Hello, everybody!
I use ModifyGraphWithDelegate() function for acceleration with GPU. When enabling the application the first is it works fine, after disabling the application then is two issues happen:
+> Memory not deleted, I suspect that GPU memory not delete. But currently, I haven’t yet found any way to check that.

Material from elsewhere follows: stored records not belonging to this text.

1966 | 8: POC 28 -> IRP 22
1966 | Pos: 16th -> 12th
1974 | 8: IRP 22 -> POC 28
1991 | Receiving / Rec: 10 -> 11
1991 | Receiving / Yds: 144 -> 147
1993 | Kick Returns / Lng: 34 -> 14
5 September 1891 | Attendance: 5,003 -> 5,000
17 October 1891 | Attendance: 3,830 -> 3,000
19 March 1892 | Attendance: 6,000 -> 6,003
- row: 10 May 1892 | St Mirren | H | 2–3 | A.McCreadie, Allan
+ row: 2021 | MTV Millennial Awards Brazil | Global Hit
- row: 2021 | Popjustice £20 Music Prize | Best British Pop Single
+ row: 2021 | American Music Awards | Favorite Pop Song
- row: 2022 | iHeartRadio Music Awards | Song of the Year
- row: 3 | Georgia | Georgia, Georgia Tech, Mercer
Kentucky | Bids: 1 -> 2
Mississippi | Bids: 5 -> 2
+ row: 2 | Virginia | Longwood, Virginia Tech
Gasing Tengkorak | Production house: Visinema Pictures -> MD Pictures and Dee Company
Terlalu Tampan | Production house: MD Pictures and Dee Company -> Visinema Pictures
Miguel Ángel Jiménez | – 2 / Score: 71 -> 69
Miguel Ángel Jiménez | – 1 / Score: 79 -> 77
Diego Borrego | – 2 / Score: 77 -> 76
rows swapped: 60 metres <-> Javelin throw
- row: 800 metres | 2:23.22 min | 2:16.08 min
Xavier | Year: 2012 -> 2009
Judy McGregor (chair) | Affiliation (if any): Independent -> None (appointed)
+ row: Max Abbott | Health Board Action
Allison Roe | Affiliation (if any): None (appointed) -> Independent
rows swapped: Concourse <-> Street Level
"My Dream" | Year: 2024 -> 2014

+> Enable the again application then the application hangs when the interpreter call Invoke() function.
Does anyone know why?
Thank a lot!
Below is a snippet code of my application:
int main()
{
unique_ptrtflite::FlatBufferModel m_model;
unique_ptrtflite::Interpreter interpreter;
string modelFileName = “Path to model.tflie”;
m_model = tflite::FlatBufferModel::BuildFromFile(modelFileName.c_str());
if (m_model == nullptr) {
fprintf(stderr, “Failed to load model\n”);
exit(EXIT_FAILURE);
TfLiteGpuDelegateOptionsV2 options = TfLiteGpuDelegateOptionsV2Default();
options.inference_priority1 = TFLITE_GPU_INFERENCE_PRIORITY_MIN_LATENCY;
options.inference_priority2 = TFLITE_GPU_INFERENCE_PRIORITY_AUTO;
options.inference_priority3 = TFLITE_GPU_INFERENCE_PRIORITY_AUTO;
options.experimental_flags |= TFLITE_GPU_EXPERIMENTAL_FLAGS_ENABLE_QUANT;
options.inference_preference = TFLITE_GPU_INFERENCE_PREFERENCE_FAST_SINGLE_ANSWER;
options.experimental_flags |= TFLITE_GPU_EXPERIMENTAL_FLAGS_CL_ONLY;
auto theGpuDelegate = tflite::Interpreter::TfLiteDelegatePtr(TfLiteGpuDelegateV2Create(&options), TfLiteGpuDelegateV2Delete);
tflite::ops::builtin::BuiltinOpResolver resolver;
tflite::InterpreterBuilder(*m_model.get(), resolver)(&interpreter);
if(interpreter->ModifyGraphWithDelegate(theGpuDelegate.get()) != kTfLiteOk) throw std::runtime_error(“Fail modify graph with GPU delegate”);
while(1) {
screenImage = cv::imread(imageFilePath);
memcpy(interpreter->typed_input_tensor<float>(0), screenImage.data, screenImage.total() * screenImage.elemSize());
interpreter->Invoke();
TfLiteTensor* scores = interpreter->output_tensor(0);
int rows = scores->dims->data[1];
int colums = scores->dims->data[2];
float* data_scores = new float[rows*colums];
float* data_geometry = new float[5*rows*colums];
memcpy(data_scores, interpreter->typed_output_tensor<float>(0), rows*colums*sizeof(float));
memcpy(data_geometry, interpreter->typed_output_tensor<float>(1), 5*rows*colums*sizeof(float));
// Decoding data
decode(data_scores, data_geometry, rows, colums);
delete[] data_scores;
delete[] data_geometry;
}
return 0;
};
Deployment environment:
- TF-Lite version: 2.65
- OS: ubuntu 18.04
- Chip: ARM-(GPU) Mali-G series.